### Texte fourni
* * * * * * * * *
L'amour le plus ardent
Est l'amour impossible
Mieux vaut donc n'aimer personne.

Pourquoi ? Pourquoi Bjarni a-t-il attendu si longtemps pour répondre à Helga, pour répondre à sa lettre ? Si ce temps d'attente a été nécessaire pour écrire ce qu'il a écrit, pour décrire ainsi la beauté, clamer son désir et crier son amour, alors nous le comprenons, nous le respectons, le coeur serré.
« La lettre à Helga » est la lettre d'une vie, qui raconte, qui déroule le fil d'une vie, en plein coeur d'Islande, ses difficultés, ses espoirs déçus, ses rares lumières, ses désirs et ses occasions ratées. de celle qui explique afin de mieux se comprendre et savoir se pardonner avant la mort, imminente. de celle pour laquelle on écrit de sa plus belle plume, de sa poésie la plus intime. Sans rien cacher. de celle qui confesse. « La lettre à Helga » est la déclaration d'un vieillard. Une déclaration belle à tomber. Un testament amoureux au bord de la tombe. « Vieille buche vermoulue et pourrie gisant sur le rivage du temps d'où le ressac bientôt m'emportera », il écrit.
* * * * * * * * *
### Objectif de l'exercice
Recopiez le texte fourni en entier, à l'identique, sans rien modifier. Servez-vous uniquement du texte fourni.

### Matériel extrait
* * * * * * * * *
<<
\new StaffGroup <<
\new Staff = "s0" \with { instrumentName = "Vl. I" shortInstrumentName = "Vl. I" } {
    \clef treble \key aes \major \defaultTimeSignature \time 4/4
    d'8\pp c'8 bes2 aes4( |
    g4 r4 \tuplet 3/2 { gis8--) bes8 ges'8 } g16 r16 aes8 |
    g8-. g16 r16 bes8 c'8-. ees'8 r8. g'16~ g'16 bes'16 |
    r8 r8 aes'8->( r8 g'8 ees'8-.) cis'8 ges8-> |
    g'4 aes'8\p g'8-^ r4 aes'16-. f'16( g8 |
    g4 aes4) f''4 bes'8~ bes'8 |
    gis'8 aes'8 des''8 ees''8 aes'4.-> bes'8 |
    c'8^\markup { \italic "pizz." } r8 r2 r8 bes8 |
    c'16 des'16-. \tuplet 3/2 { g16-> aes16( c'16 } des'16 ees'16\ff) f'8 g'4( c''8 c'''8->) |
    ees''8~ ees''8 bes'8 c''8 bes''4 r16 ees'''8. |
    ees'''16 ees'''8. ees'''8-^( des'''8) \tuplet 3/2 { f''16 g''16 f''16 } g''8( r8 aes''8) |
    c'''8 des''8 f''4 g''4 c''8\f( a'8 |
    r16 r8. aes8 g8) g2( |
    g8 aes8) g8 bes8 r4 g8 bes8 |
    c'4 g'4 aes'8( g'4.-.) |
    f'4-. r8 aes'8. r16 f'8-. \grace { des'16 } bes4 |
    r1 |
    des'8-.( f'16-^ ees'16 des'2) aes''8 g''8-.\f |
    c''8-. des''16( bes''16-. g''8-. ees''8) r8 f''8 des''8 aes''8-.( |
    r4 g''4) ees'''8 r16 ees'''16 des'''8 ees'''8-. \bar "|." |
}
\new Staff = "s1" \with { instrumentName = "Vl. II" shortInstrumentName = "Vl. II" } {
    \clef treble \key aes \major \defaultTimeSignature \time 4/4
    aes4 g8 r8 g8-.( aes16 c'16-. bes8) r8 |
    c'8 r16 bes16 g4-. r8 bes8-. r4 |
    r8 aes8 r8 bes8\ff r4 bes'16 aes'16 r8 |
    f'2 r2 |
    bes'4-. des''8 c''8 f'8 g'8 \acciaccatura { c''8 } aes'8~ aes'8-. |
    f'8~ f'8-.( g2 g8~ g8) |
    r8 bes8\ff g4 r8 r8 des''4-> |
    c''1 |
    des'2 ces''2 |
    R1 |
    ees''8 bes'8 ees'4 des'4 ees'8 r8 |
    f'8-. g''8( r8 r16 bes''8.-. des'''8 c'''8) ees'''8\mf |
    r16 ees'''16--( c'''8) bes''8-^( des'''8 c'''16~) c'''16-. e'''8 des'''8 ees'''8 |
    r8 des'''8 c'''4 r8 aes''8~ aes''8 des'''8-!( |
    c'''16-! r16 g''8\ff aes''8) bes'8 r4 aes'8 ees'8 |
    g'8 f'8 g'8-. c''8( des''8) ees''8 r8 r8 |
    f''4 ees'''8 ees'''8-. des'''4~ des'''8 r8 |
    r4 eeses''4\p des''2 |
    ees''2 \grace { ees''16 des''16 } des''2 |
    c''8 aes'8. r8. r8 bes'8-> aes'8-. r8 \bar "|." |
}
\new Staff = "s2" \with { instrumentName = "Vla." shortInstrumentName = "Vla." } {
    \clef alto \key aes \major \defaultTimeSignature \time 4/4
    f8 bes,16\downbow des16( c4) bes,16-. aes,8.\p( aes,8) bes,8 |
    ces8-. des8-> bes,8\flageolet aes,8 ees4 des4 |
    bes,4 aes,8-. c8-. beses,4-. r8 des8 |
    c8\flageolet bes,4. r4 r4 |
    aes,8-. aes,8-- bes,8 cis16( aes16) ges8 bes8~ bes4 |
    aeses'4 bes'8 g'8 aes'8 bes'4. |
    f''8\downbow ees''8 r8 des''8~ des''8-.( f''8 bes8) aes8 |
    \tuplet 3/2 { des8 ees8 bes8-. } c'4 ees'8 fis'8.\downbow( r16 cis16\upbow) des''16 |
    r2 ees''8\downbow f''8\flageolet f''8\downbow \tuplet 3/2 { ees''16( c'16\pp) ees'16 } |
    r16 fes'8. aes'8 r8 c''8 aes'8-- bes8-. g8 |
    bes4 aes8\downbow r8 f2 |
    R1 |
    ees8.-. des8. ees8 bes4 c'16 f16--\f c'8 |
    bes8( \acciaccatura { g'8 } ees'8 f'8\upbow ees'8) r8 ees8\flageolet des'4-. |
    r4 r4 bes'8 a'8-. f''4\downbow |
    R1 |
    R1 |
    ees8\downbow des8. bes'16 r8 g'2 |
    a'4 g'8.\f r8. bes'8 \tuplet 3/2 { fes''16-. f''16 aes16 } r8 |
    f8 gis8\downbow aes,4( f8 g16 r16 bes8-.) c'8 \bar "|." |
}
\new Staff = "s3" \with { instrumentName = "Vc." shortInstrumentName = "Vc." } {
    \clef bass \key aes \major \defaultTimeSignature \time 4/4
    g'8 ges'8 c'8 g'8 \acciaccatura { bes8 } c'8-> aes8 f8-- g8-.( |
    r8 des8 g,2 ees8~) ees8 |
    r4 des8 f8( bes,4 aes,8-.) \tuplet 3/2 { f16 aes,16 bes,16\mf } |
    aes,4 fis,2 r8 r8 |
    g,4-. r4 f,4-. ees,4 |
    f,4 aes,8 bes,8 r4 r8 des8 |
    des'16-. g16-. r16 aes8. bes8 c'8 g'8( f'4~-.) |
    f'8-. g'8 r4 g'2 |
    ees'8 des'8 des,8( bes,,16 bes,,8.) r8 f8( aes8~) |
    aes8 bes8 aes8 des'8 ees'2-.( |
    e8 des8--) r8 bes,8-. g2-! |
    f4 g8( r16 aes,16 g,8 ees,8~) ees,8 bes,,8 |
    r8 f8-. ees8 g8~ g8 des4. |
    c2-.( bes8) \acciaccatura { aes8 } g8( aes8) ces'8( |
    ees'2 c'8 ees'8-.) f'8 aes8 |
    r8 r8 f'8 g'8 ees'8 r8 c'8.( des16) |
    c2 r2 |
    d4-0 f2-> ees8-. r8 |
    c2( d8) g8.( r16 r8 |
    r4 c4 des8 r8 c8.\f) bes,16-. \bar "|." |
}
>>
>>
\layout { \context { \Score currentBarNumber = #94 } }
* * * * * * * * *
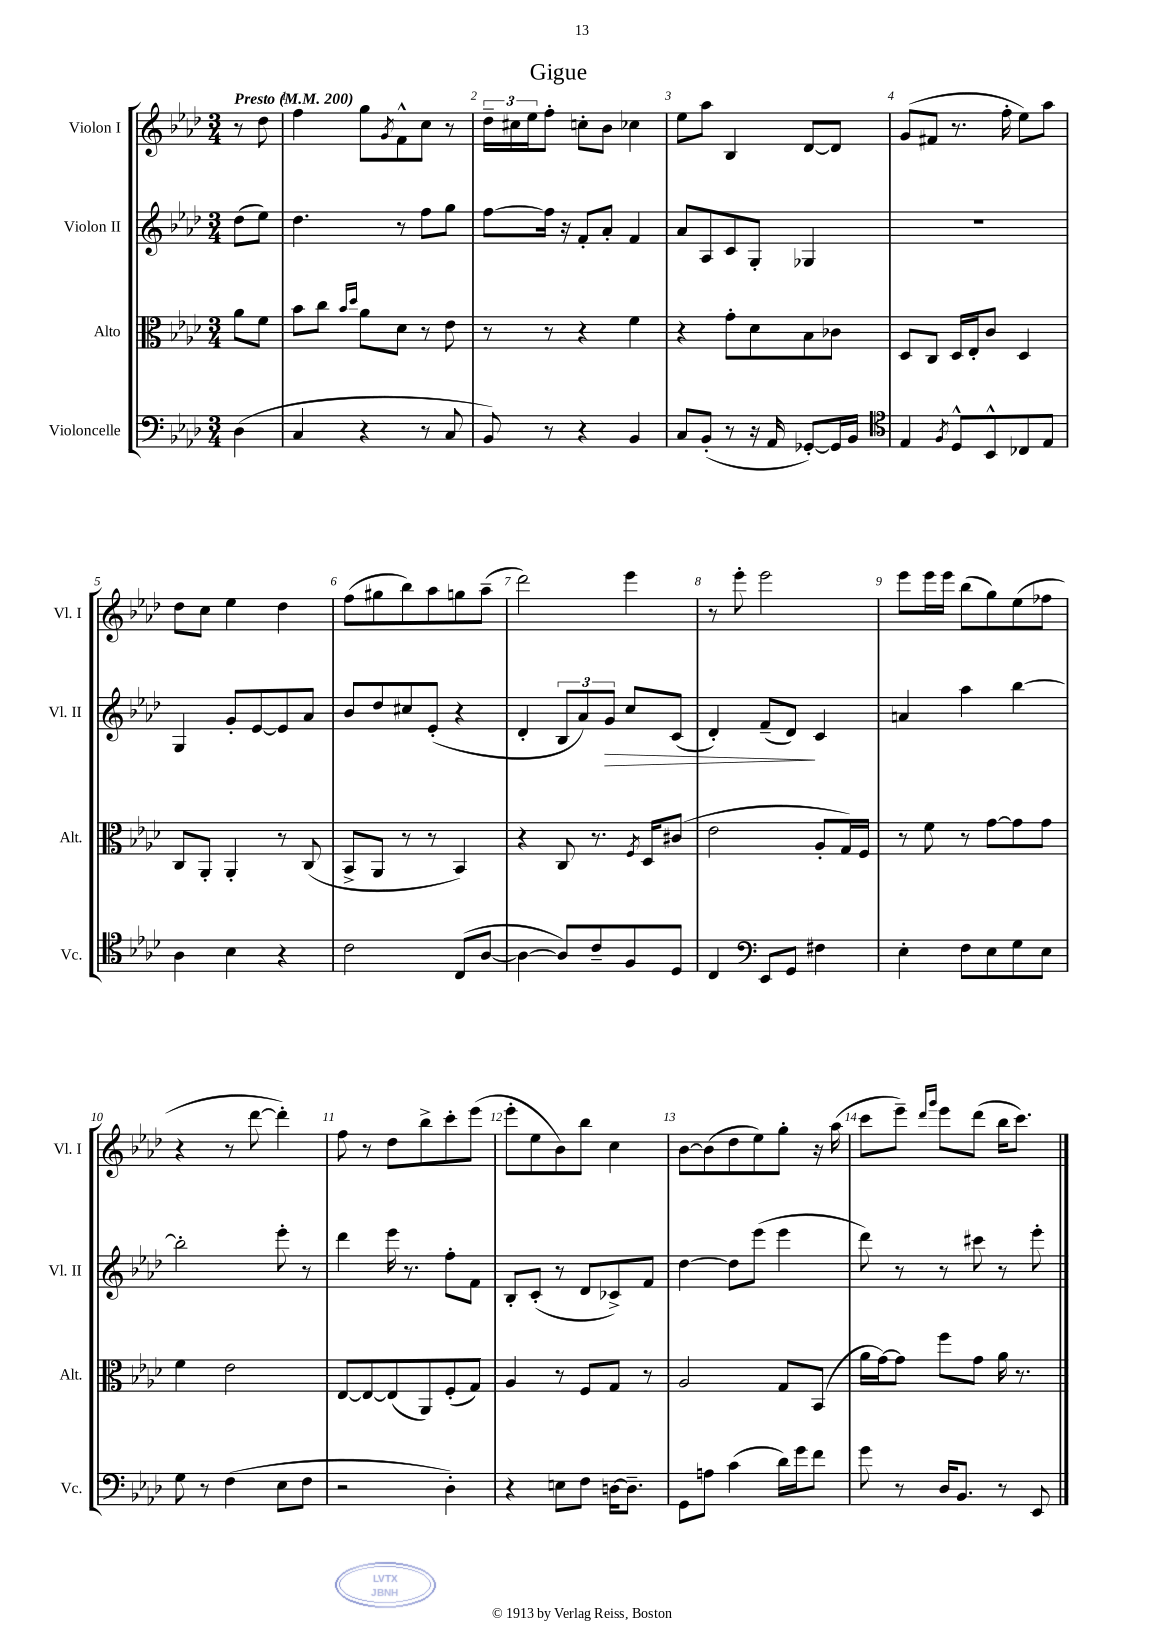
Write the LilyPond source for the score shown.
* * * * * * * * *
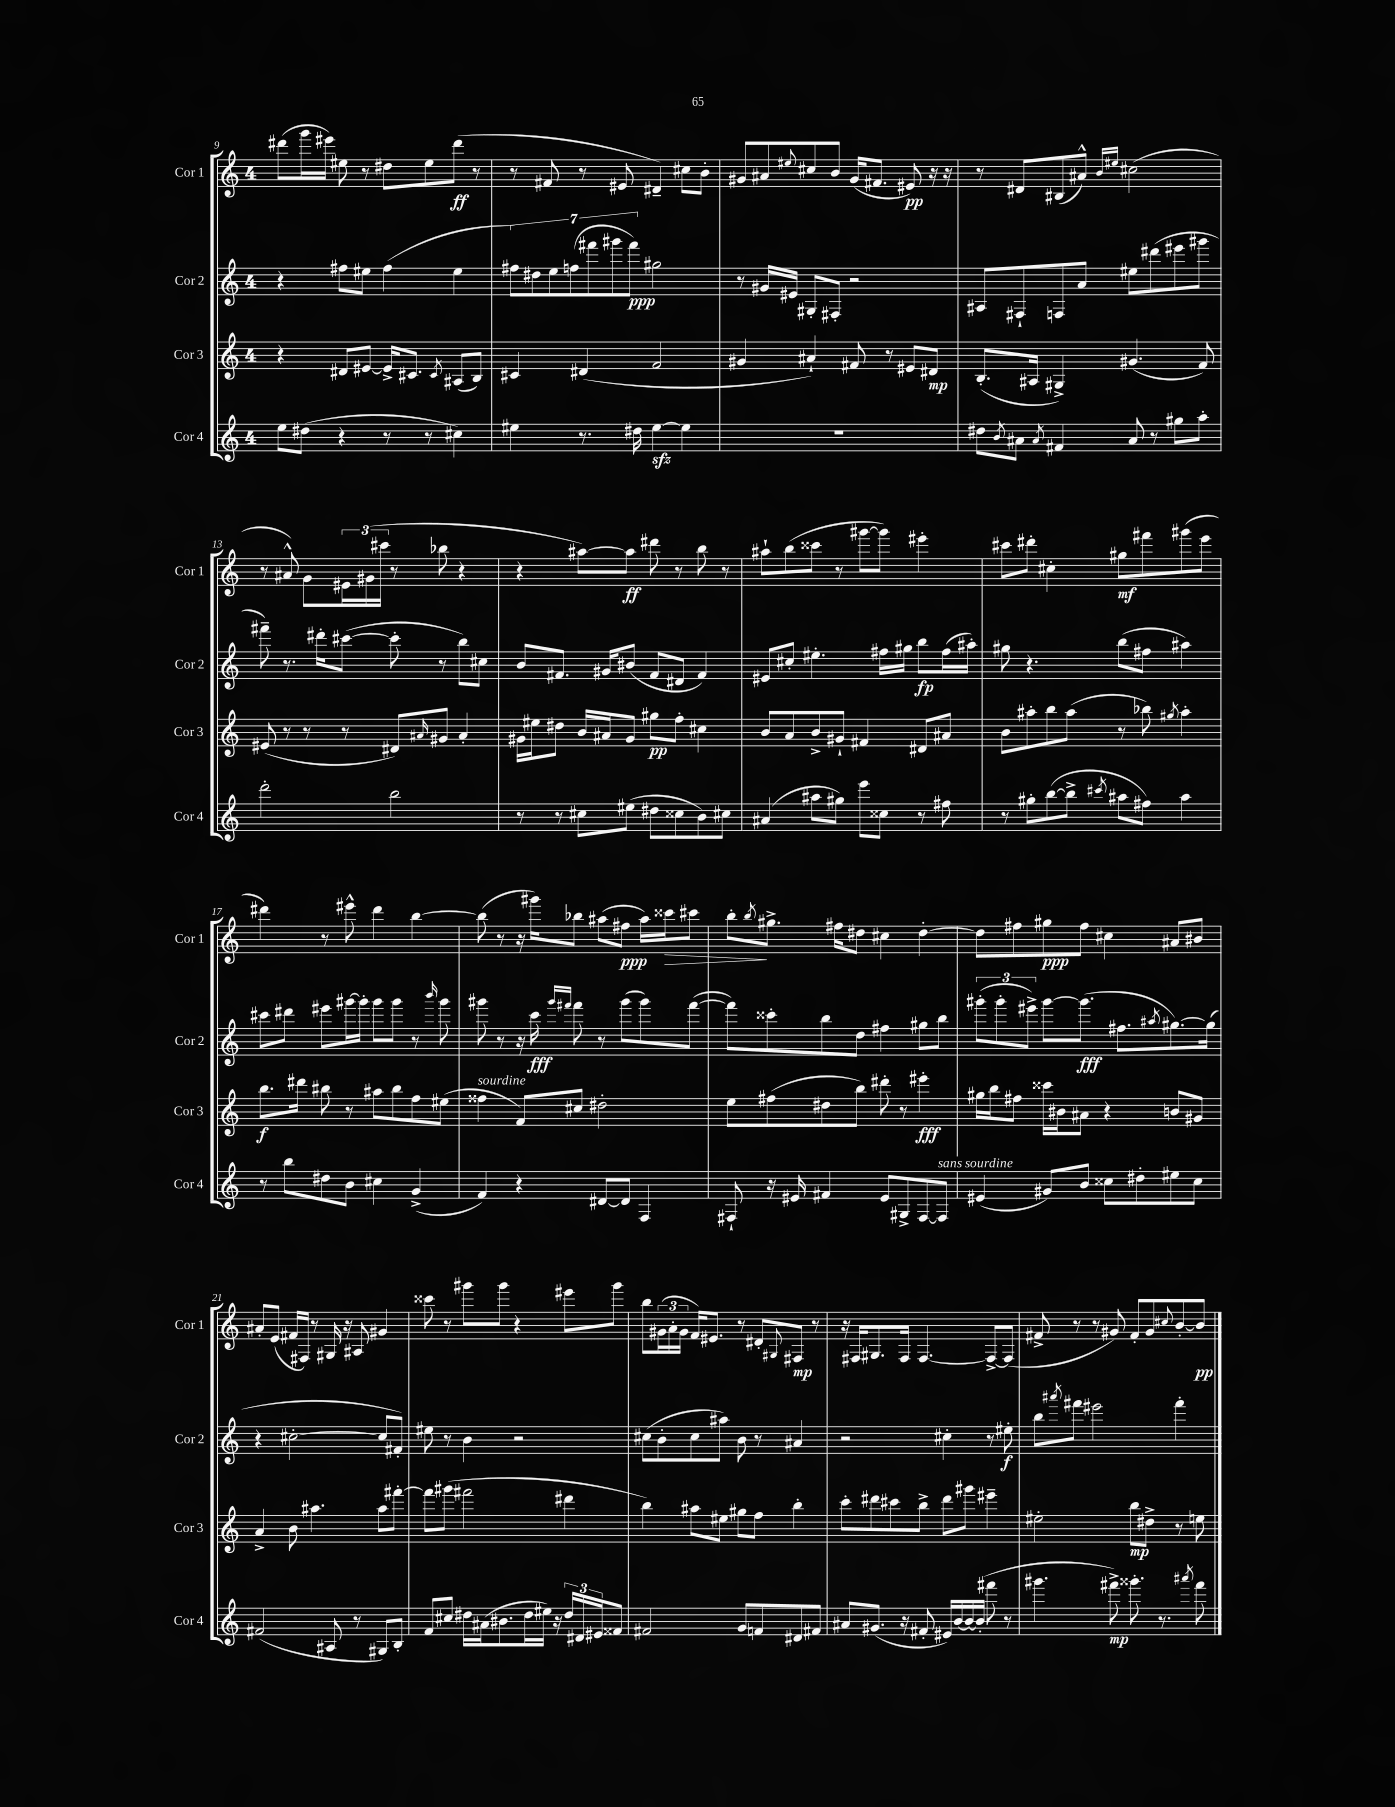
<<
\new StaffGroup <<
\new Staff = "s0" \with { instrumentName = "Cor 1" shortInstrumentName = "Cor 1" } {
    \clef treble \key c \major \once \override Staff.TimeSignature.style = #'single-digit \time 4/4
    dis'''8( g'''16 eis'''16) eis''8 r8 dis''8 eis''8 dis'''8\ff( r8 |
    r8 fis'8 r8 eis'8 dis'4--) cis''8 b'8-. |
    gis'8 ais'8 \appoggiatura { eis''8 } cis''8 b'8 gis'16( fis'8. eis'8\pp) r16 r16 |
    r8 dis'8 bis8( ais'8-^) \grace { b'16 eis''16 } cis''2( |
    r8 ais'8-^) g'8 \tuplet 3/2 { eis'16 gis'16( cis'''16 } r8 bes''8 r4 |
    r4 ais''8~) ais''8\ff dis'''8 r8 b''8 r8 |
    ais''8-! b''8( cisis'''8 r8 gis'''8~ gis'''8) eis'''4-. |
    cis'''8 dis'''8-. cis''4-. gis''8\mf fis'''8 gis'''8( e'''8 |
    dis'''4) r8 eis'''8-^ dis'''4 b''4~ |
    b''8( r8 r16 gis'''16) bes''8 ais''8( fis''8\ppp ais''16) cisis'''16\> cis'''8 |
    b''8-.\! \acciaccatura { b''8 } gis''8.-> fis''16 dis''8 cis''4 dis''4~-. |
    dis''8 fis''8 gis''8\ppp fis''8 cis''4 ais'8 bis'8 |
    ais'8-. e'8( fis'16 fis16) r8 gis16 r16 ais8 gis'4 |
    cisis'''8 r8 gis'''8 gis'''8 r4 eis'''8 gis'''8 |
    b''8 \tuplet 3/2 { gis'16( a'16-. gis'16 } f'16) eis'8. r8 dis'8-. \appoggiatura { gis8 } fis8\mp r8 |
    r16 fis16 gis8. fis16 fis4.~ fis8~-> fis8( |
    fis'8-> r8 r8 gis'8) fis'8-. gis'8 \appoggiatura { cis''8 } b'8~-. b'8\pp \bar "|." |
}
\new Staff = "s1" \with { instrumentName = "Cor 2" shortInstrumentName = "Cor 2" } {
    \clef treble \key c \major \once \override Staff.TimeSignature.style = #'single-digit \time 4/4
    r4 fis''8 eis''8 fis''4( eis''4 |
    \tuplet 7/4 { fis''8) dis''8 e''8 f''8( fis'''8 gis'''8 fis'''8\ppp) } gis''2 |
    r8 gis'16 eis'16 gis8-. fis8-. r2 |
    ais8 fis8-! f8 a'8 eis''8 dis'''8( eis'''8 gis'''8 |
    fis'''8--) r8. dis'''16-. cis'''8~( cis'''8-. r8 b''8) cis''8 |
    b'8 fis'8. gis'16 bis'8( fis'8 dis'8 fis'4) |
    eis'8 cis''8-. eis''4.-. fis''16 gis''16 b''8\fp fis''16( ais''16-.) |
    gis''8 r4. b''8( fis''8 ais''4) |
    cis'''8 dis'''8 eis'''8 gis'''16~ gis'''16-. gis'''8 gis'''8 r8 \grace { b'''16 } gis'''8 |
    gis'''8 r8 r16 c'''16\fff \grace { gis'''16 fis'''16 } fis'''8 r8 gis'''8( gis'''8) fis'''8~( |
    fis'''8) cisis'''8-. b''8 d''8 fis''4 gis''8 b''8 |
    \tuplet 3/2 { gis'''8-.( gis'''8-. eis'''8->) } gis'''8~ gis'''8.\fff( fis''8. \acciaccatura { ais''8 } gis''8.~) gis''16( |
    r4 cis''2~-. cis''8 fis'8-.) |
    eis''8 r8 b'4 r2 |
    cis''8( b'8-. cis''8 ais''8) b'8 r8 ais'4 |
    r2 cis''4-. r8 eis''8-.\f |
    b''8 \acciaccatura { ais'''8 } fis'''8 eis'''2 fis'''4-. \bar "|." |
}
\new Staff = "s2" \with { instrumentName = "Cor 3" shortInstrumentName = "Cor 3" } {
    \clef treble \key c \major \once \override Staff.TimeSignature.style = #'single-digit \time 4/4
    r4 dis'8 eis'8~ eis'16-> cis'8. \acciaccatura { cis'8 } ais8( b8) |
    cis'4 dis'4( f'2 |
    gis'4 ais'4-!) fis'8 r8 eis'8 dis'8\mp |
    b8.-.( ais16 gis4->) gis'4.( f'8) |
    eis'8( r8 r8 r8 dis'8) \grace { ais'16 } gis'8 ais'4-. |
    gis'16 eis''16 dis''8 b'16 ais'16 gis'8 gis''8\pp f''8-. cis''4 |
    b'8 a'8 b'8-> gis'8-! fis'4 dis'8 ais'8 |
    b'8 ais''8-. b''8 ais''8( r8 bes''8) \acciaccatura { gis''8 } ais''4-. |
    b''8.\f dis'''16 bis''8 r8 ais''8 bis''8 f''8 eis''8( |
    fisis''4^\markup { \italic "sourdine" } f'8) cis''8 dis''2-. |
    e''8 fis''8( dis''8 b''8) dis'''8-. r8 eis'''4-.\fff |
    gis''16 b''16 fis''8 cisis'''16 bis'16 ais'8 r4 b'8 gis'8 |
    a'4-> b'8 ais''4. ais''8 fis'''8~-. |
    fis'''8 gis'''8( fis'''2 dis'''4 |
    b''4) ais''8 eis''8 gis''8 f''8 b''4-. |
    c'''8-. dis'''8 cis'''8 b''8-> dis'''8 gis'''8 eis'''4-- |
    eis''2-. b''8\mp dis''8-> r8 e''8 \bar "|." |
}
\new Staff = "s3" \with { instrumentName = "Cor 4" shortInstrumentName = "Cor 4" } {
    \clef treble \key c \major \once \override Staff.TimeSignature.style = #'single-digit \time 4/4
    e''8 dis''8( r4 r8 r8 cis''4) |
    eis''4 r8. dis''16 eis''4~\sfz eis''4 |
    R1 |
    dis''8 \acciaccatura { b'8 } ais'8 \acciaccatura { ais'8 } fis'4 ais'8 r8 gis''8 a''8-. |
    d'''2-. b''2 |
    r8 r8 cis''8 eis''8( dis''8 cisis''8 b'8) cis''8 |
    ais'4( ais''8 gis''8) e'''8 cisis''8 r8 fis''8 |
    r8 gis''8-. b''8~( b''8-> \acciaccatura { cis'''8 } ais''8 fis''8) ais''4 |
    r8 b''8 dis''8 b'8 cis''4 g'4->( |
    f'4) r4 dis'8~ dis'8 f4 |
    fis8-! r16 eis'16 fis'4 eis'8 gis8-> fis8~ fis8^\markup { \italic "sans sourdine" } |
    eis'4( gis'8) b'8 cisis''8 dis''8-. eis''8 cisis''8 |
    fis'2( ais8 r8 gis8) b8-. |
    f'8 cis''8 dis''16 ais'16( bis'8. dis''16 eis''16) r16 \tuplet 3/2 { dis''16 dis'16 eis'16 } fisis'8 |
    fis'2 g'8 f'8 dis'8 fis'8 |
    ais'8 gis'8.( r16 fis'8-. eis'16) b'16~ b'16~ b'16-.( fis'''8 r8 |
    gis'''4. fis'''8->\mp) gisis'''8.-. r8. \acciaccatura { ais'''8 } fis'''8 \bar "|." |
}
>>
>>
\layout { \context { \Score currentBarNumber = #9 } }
* * * * * * * * *
### Corrigé
L'amour le plus ardent
Est l'amour impossible
Mieux vaut donc n'aimer personne.

Pourquoi ? Pourquoi Bjarni a-t-il attendu si longtemps pour répondre à Helga, pour répondre à sa lettre ? Si ce temps d'attente a été nécessaire pour écrire ce qu'il a écrit, pour décrire ainsi la beauté, clamer son désir et crier son amour, alors nous le comprenons, nous le respectons, le coeur serré.
« La lettre à Helga » est la lettre d'une vie, qui raconte, qui déroule le fil d'une vie, en plein coeur d'Islande, ses difficultés, ses espoirs déçus, ses rares lumières, ses désirs et ses occasions ratées. de celle qui explique afin de mieux se comprendre et savoir se pardonner avant la mort, imminente. de celle pour laquelle on écrit de sa plus belle plume, de sa poésie la plus intime. Sans rien cacher. de celle qui confesse. « La lettre à Helga » est la déclaration d'un vieillard. Une déclaration belle à tomber. Un testament amoureux au bord de la tombe. « Vieille buche vermoulue et pourrie gisant sur le rivage du temps d'où le ressac bientôt m'emportera », il écrit.